I have always written in spurts and sprints. Honestly, my writing life has been a bit like my running life. It never stops. But my resilience changes with the seasons. I’m spending most of my writing time right now journaling. I’ve been working on a few academic pieces that may or may not turn into something. My novels are on the back burner for now, waiting for me I hope. 

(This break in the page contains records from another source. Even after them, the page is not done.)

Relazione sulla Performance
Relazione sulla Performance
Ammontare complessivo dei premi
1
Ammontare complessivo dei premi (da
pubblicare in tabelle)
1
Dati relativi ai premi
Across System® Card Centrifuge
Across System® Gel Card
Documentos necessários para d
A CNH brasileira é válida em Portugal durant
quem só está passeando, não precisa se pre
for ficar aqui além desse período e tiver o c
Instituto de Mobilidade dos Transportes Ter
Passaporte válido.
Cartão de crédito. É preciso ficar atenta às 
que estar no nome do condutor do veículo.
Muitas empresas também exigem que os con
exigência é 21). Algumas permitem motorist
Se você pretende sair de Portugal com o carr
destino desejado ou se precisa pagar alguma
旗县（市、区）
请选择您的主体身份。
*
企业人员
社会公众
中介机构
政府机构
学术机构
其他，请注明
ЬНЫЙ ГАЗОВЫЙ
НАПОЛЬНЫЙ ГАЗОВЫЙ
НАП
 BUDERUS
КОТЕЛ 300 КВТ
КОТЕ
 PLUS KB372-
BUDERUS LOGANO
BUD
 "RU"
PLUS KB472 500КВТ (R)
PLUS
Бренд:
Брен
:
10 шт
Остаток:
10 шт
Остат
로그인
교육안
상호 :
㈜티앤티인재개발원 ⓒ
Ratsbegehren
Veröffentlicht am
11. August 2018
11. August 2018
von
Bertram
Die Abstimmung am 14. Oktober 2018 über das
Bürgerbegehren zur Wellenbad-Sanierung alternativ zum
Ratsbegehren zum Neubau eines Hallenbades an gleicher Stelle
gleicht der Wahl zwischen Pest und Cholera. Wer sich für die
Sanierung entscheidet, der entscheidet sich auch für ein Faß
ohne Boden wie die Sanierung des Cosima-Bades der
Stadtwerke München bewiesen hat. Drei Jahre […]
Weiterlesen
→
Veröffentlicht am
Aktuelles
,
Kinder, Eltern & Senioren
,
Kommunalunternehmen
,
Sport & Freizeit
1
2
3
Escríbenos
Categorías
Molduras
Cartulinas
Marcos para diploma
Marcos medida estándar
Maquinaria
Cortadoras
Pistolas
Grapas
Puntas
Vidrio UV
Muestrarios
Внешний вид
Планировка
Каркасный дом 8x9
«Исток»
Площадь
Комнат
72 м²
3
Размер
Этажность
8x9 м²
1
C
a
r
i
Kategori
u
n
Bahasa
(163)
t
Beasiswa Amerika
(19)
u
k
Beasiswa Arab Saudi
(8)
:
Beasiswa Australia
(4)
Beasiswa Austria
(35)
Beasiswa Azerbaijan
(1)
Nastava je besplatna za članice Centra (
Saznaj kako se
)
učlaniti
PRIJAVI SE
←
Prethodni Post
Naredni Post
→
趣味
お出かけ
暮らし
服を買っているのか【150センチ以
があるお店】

Not long ago, I would have berated myself for not being committed enough, not carving out time enough, not telling my brain, my anxieties, and my worries to be quiet so that I could write. I don’t know if it is part of getting older. If experience has taught me to trust that the writing is still there for me, will be waiting for me because it has been time and time again. It could also be that a mellow-er version of myself has emerged over the last few years. I’m leaning into the discomfort, trying to give myself grace in the same way that I give it to those around me. I’m trying desperately to not just teach my children but to really model for them what a healthy balance in life might look like. 

My writing, my stories, my words will still be there. They aren’t going anywhere. The universe sees me, sees my life, knows me. For the next couple of weeks, I will lead with grace. And when some of the other fires begin to quiet, I will pick up my stories where I left them. I will write with as much focus as I can manage. 

And when other fires need more attention, I will travel from fire to fire, living in the best way I know how. With grace. And with belief in seasons. Nothing is permanent.